Os gaúchos e seus mitos


“O pampa era a matriz da barbárie americana, nele só sobreviviam os que Walter Scott chamou de ‘cristãos selvagens’, os gaúchos...” (Domingo Sarmiento, 1845)


Há um consenso de que gaúcho é o habitante da Pampa, cuja vastidão compreende em sua maior parte a Argentina e depois o Uruguai e o sul do Brasil, mais precisamente no Rio Grande do Sul. E é na literatura argentina que vamos encontrar belíssimas obras gaúchas como Facundo, de Domingo Sarmiento, Martin Fierro, de José Hernandes e Don Segundo Sombra, de Ricardo Guirãldes, as quais retratam este tipo indomável e de vida rude. Sarmiento, que foi presidente argentino entre 1868/1874 tinha uma ousada plataforma eleitoral, talvez a considerada mais importante para a época: “Desarvorar a gauchada das províncias argentinas a tiro e a canhonaço, se for preciso...”. Daí que Hernandes cria o seu Martin Fierro como o mito gaúcho anti-herói que acaba sendo tomado por modelo pelo povo argentino e que serviu de inspiração para Che Guevara. Tal obra foi escrita durante seu exílio na fronteiriça e gaúcha Santana do Livramento, depois de liderar um levante frustrado contra aquele presidente.
Nosso olhar para o que representa o gaúcho de hoje tem muito deste mito de ideal libertário de Martin Fierro e de suas habilidades que o tornaram expressivo. Em qualquer parte do mundo, nas mais diferentes culturas, vamos encontrar invariavelmente um herói que parte em busca de algo e que, ao regressar, tendo sido bem sucedido, estará psicologicamente transformado: já não é o mesmo indivíduo que partiu, mas alguém que atingiu um grau superior de sabedoria e que conseguiu aprender com a experiência vivida.

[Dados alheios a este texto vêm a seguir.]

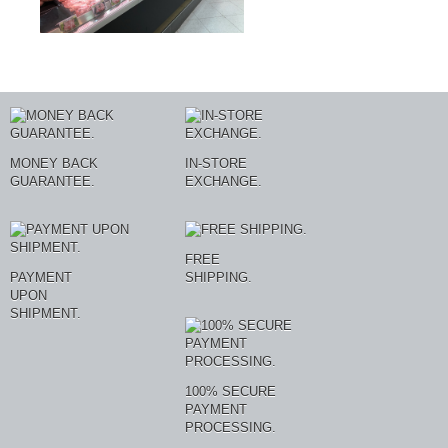
MONEY BACK
IN-STORE
GUARANTEE.
EXCHANGE.
FREE
PAYMENT
SHIPPING.
UPON
SHIPMENT.
100% SECURE
PAYMENT
PROCESSING.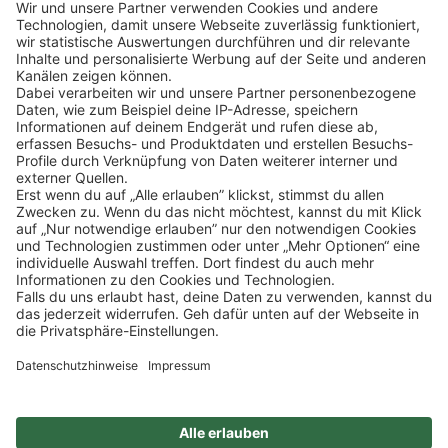
Schnellzugriff
ZAHLUNGSMETHODEN
SOCIAL
NEWSLETTER
BESUCHEN SIE UNS
Alle Preise inkl. gesetzl. Mehrwertsteuer zzgl.
Versandkosten
und ggf.
Nachnahmegebühren, wenn nicht anders angegeben.
Impressum
Datenschutz
AGB
Privatsphäre-Einstellung
Barrierefreiheit
Zertifizierter Bio-Fachhändler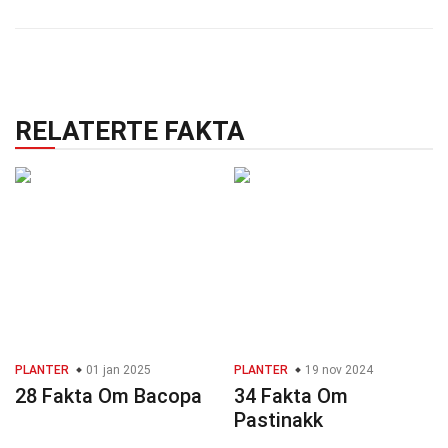
RELATERTE FAKTA
PLANTER
01 jan 2025
PLANTER
19 nov 2024
28 Fakta Om Bacopa
34 Fakta Om
Pastinakk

Quantos de nós um dia saímos das casas de nossos pais cheios de sonhos e de projetos para a nossa saga?  Quem em algum momento na infância não idealizou um herói? Precisamos ter conhecimento de que o êxito de nossas vidas está muito fundamentado naquilo que a psicologia chama de resiliência. Ou seja, um conjunto de processos sociais e intrapsíquicos que possibilitam o desenvolvimento saudável do indivíduo, mesmo este vivenciando experiências desfavoráveis. É nesta luta contra as adversidades que vamos encontrar alguns aspectos de características de personalidade que nos diferenciam, tais como a auto-estima, flexibilidade, e habilidade para a resolução de conflitos, coesão e bom relacionamento na família. Também é de muita importância sobre o quanto dispomos de suporte externo em nossos grupos de amigos, na escola e na comunidade, os quais encorajam e reforçam nossas estratégias. Desta saudável interação pode resultar nosso êxito.

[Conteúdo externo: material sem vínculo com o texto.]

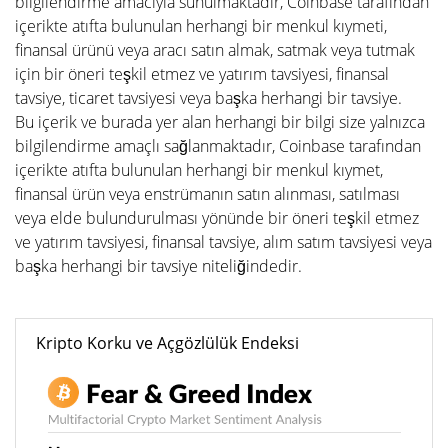
bilgilendirme amacıyla sunulmaktadır, Coinbase tarafından
içerikte atıfta bulunulan herhangi bir menkul kıymeti,
finansal ürünü veya aracı satın almak, satmak veya tutmak
için bir öneri teşkil etmez ve yatırım tavsiyesi, finansal
tavsiye, ticaret tavsiyesi veya başka herhangi bir tavsiye.
Bu içerik ve burada yer alan herhangi bir bilgi size yalnızca
bilgilendirme amaçlı sağlanmaktadır, Coinbase tarafından
içerikte atıfta bulunulan herhangi bir menkul kıymet,
finansal ürün veya enstrümanın satın alınması, satılması
veya elde bulundurulması yönünde bir öneri teşkil etmez
ve yatırım tavsiyesi, finansal tavsiye, alım satım tavsiyesi veya
başka herhangi bir tavsiye niteliğindedir.
Kripto Korku ve Açgözlülük Endeksi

Alguns autores vão ainda descrever o termo resiliência como forças psicológicas e biológicas exigidas para atravessar com sucesso as mudanças da vida. Assim, o indivíduo resiliente é aquele que tem habilidades para reconhecer a dor, perceber seu sentido e tolerá-la até resolver os conflitos de forma construtiva. É quando o indivíduo, exposto as adversidades, violências e catástrofes, consegue se recuperar psicologicamente. O desenvolvimento de capacidades de resiliência nos sujeitos pela sua capacidade de autoregulação e autoestima, ajuda as pessoas a descobrirem as suas capacidades, aceitá-las e confirmá-las positiva e incondicionalmente, bem como, de se tornarem mais confiantes para enfrentar a vida do dia-a-dia, por mais adversa e difícil que se apresente.
Tão importante para a história da psicologia quanto Freud, o psicólogo Carl G. Jung afirmou em algum momento que o homem é visto tanto à luz de sua problemática atual como à luz de sua história, como um ser dotado de potencialidades. Ora, explorar nossas capacidades e competências e adequá-las aos nossos objetivos nos tornarão mais fortes e motivados para nossos enfrentamentos, e, assim como o tema desta Semana Farroupilha (2010)- Os farroupilhas e suas façanhas -  o mais importante mito gaúcho, Martin Fierro, também era conhecido como “O façanhudo”.
Portanto, sirvam nossas façanhas de modelo a toda terra.